Sounds grim, but there’s an indomitable spirit pushing back against despair in Campbell’s work ... A light touch of fantasy runs through this story ... She immediately peoples her pages with a large cast of eccentric characters and a thick backstory so casually laced with shocking violence that it’s tempting to think you must have misheard. But don’t be quick to drive by Whiteheart. You must succumb to the pace of The Waters ... It subtracts nothing from Campbell’s originality to suggest that she’s taken up the mantle of John Irving ... Astonishing.
What I always enjoy in Campbell’s work is her precise way of guiding a reader who may know nothing about southern Michigan across the natural landscape so that it becomes visible and easy to imagine.
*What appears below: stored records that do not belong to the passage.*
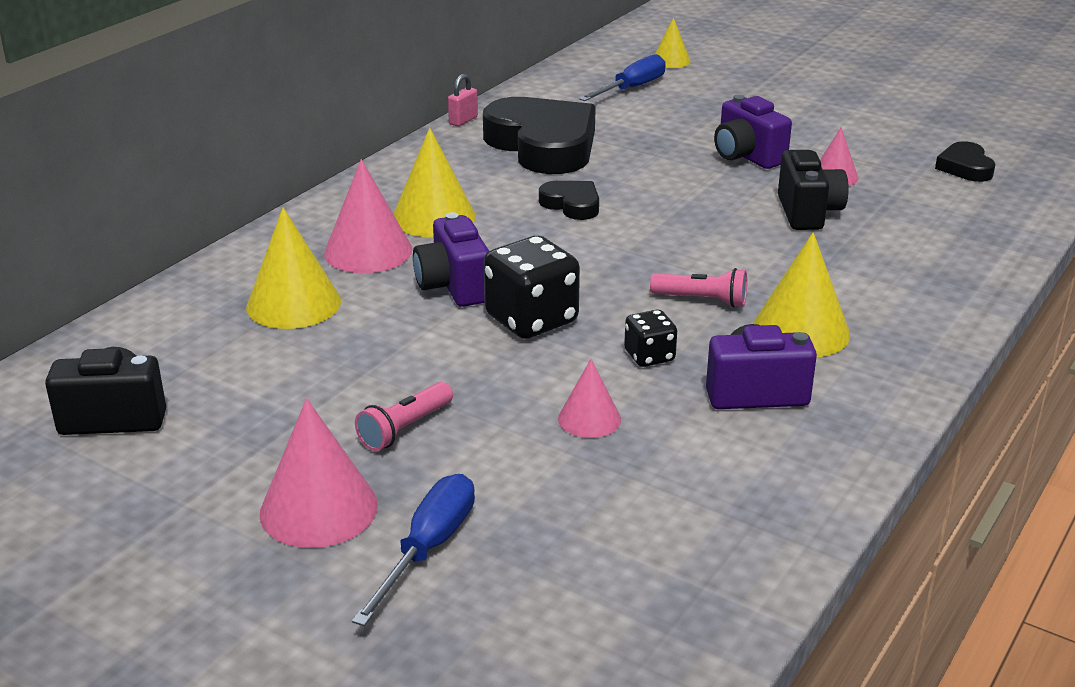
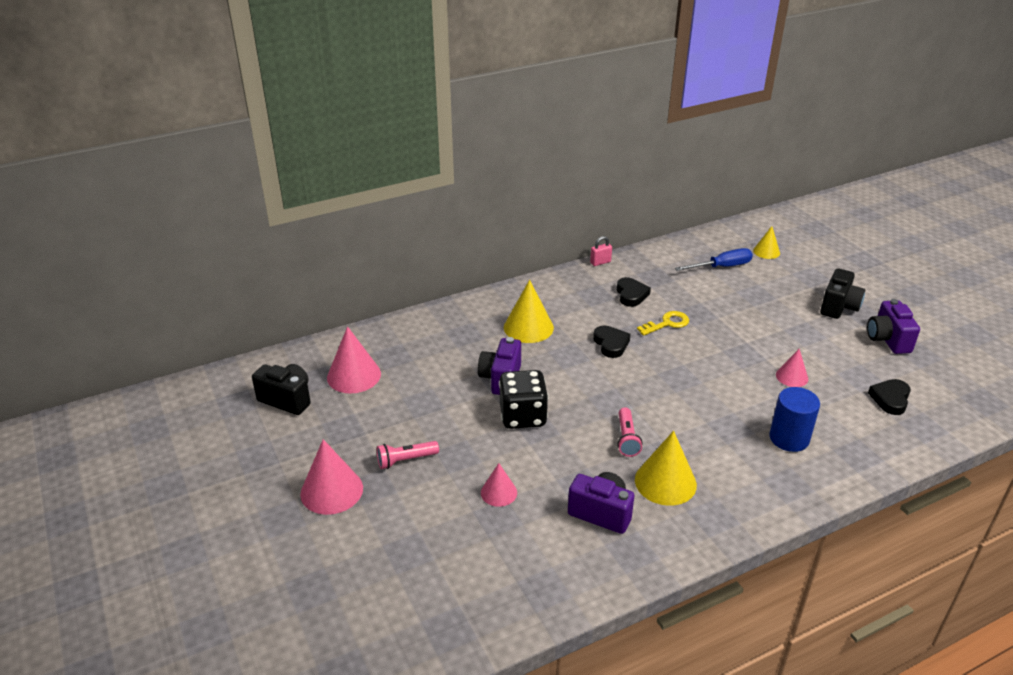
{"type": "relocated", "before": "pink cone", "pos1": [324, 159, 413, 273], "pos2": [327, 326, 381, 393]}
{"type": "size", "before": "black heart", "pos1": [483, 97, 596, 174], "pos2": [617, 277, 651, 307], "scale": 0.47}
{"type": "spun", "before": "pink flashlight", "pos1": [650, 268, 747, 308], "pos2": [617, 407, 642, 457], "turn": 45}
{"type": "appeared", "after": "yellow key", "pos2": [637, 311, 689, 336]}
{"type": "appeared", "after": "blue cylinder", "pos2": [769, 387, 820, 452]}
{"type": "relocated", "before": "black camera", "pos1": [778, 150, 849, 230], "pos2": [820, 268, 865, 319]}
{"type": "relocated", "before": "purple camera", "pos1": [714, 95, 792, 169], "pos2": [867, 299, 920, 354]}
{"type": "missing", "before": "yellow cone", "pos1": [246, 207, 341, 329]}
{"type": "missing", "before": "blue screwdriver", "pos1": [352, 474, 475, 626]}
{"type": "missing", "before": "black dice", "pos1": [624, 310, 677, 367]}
She also doesn’t hesitate to develop the individualities of each (usually female) character ... A thought-provoking and readable exploration of eccentricity and of all different kinds of love — familial love, romantic love, love of knowledge, love of animals and love of one’s own environment, even when it is a difficult place to live.
Seems painstakingly crafted for satire ... Yet ultimately, Campbell’s first novel in more than a decade has nothing profound or progressive to say about its fertile fictional world, instead serving up a conclusion driven by wish fulfillment, specious sentimentality, and misguided moralizing ... Gender roles in Whiteheart are robustly hackneyed ... Floats lots of big ideas, but none are plumbed deeply ... This book will likely find its intended audience, but I’ll stay out of these waters.
With its evocative descriptions of nature, the book practically sprouts in a reader’s hands ... Lush, brackish, and bracing, The Waters is not so much read as steeped in.
This is a verdant, gripping, and clarion saga of home, family, and womanhood, of meaningful work and metamorphosis, of poisons and antidotes, and the urgent need for us to heal and sustain the imperiled living world that heals and sustains us.
...a novel framed like a traditional narrative (the prologue reads like an homage to Our Town), but ever complex in the depth of its philosophical underpinnings ... This novel hums with tension. Throughout these pages, the hiss of a rattlesnake and the pop pop pops of the gun club never stray far from the action, and there is a palpable sense that every ordinary moment is in threat of being upended. Campbell’s exquisite prose style and her infinite understanding of the Midwest, along with her granular empathy for the natural world, allow for a poignant exploration of our times.
Evocative if meandering ... Baggy writing, drawn-out scenes, and twee character names aren’t doing this story any favors, but Campbell’s immersive descriptions manage to suck the reader into its swampy setting. Patient readers will be carried away.
Campbell’s thoughtfully rendered characters find life rewarding and bewildering in equal measures. Atmospheric, well written, and generally satisfying despite some overly familiar elements.